:: Your assignment ::
Without the pictures, write the listing out again exactly as it appears.

★ ★ ★

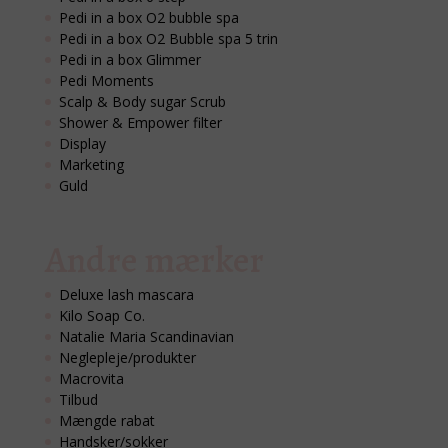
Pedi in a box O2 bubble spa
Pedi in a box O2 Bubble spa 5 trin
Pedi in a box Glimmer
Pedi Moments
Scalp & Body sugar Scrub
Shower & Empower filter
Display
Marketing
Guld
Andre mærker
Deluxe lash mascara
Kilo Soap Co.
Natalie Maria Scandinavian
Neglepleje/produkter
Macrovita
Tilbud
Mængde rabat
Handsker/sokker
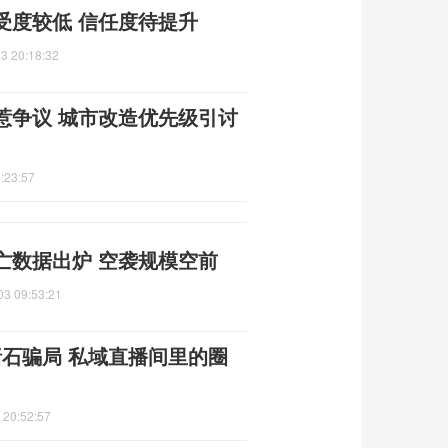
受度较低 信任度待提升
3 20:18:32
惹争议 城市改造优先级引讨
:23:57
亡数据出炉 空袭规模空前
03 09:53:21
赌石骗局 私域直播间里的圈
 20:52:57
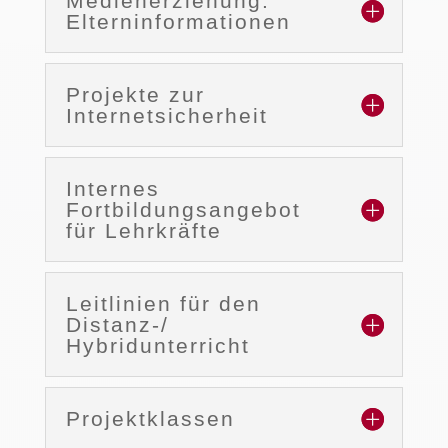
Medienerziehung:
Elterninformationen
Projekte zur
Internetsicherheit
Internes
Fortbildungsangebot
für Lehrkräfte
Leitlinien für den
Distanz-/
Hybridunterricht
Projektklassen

★ ★ ★

:: Solution for this exercise ::
Pedi in a box O2 bubble spa
Pedi in a box O2 Bubble spa 5 trin
Pedi in a box Glimmer
Pedi Moments
Scalp & Body sugar Scrub
Shower & Empower filter
Display
Marketing
Guld
Andre mærker
Deluxe lash mascara
Kilo Soap Co.
Natalie Maria Scandinavian
Neglepleje/produkter
Macrovita
Tilbud
Mængde rabat
Handsker/sokker
受度较低 信任度待提升
3 20:18:32
惹争议 城市改造优先级引讨
:23:57
亡数据出炉 空袭规模空前
03 09:53:21
赌石骗局 私域直播间里的圈
 20:52:57
Medienerziehung:
Elterninformationen
Projekte zur
Internetsicherheit
Internes
Fortbildungsangebot
für Lehrkräfte
Leitlinien für den
Distanz-/
Hybridunterricht
Projektklassen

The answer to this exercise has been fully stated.